Abstract

This article focuses on the shift in sensitivities that took place between the 1980s and 2019 toward psychological suffering in Algeria. Promoters of psychotherapy showed an increase in receptivity-via the media, public authorities, and the general population-to their practices and discourses during this period. Based on professional literature, interviews with psychologists, psychiatrists, and psychoanalysts, and newspaper articles and essays, this article considers the following aspects: the use of psychotherapy, the authority of psychoanalytic/psychopathological analyses, and the ethics of relation in politics. Taking a social and cultural history of politics approach, it traces the discontinuous politicization of psychotherapy over the course of events (namely the uprising of 1988, the civil war of the 1990s, and the 2019 popular movement) and examines the interactions between the state, popular mobilizations, and the psychotherapists.
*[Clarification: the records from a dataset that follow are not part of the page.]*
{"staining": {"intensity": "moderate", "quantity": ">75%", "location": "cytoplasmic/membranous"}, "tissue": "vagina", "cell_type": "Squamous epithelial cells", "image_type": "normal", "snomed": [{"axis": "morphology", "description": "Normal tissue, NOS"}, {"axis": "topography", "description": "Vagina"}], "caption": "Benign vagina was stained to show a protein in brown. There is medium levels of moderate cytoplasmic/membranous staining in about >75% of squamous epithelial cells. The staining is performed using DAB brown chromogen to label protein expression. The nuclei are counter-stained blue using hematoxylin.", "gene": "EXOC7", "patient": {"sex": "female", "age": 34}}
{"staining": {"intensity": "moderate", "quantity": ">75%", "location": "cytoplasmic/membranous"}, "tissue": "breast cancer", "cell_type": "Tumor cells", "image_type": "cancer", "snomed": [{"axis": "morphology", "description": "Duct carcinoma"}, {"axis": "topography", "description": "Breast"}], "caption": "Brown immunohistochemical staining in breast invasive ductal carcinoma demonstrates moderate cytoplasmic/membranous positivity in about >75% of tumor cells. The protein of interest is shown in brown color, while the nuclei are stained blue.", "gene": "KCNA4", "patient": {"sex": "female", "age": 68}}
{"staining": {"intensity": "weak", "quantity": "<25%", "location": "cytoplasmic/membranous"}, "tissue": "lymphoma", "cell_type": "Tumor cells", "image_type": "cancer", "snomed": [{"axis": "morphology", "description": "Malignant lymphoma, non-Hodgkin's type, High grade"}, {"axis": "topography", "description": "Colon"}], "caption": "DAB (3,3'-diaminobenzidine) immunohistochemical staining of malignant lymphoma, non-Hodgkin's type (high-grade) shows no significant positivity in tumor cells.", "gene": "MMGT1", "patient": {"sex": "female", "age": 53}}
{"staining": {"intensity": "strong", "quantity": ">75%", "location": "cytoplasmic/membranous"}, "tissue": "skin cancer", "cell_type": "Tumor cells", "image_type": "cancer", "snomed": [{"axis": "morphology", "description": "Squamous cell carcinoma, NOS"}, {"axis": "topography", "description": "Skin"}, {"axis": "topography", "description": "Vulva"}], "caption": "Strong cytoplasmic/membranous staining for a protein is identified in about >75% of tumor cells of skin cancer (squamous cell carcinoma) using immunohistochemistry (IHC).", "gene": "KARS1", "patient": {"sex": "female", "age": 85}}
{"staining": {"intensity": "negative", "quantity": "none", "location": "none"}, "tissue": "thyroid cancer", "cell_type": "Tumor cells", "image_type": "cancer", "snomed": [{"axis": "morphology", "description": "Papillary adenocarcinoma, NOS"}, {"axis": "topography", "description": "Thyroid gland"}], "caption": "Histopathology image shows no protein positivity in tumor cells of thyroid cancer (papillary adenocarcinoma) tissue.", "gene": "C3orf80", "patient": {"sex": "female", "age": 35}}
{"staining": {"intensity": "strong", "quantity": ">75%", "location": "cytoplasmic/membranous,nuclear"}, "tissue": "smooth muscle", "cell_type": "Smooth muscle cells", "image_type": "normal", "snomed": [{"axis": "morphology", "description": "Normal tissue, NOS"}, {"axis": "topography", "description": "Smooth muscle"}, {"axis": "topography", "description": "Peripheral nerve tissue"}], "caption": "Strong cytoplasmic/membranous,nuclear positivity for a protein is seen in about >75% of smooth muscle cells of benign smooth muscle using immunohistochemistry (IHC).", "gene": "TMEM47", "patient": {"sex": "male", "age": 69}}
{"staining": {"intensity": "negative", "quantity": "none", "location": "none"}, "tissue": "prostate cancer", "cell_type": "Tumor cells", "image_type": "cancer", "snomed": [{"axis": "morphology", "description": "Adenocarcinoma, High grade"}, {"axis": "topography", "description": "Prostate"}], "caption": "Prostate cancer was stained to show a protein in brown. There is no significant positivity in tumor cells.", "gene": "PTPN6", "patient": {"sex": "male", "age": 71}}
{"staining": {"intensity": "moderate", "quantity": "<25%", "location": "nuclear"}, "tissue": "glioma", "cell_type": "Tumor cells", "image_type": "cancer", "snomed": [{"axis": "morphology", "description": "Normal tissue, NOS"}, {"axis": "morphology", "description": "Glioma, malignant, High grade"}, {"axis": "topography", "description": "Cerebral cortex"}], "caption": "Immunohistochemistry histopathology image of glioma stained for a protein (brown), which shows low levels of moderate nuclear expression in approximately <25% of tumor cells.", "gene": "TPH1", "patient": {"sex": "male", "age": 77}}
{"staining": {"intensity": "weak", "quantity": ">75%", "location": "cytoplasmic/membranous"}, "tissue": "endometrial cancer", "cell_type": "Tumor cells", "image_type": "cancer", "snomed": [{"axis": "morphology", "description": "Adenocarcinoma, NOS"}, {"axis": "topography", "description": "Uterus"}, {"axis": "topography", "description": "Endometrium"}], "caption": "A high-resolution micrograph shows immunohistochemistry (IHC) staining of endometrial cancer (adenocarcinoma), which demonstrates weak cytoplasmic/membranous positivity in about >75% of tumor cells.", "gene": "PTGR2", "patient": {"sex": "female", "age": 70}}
The civil war of the 1990s coincided with the normalization of "trauma" on a global scale, and procedures for the prevention of posttraumatic stress disorder were put in place in Algeria from 1997 onwards. In this process of legitimizing psychological suffering and its treatment, the promoters of psychotherapy who belonged to the less visible margins gained authority. The year-long protest movement (2019) against the regime performed the ethics of relation, focusing on human relations, reflexivity, and living together. Promoters of psychotherapy identified consistently with the political subjectivities produced within the 2019 popular movement characterized by massive pacifist marches against the regime.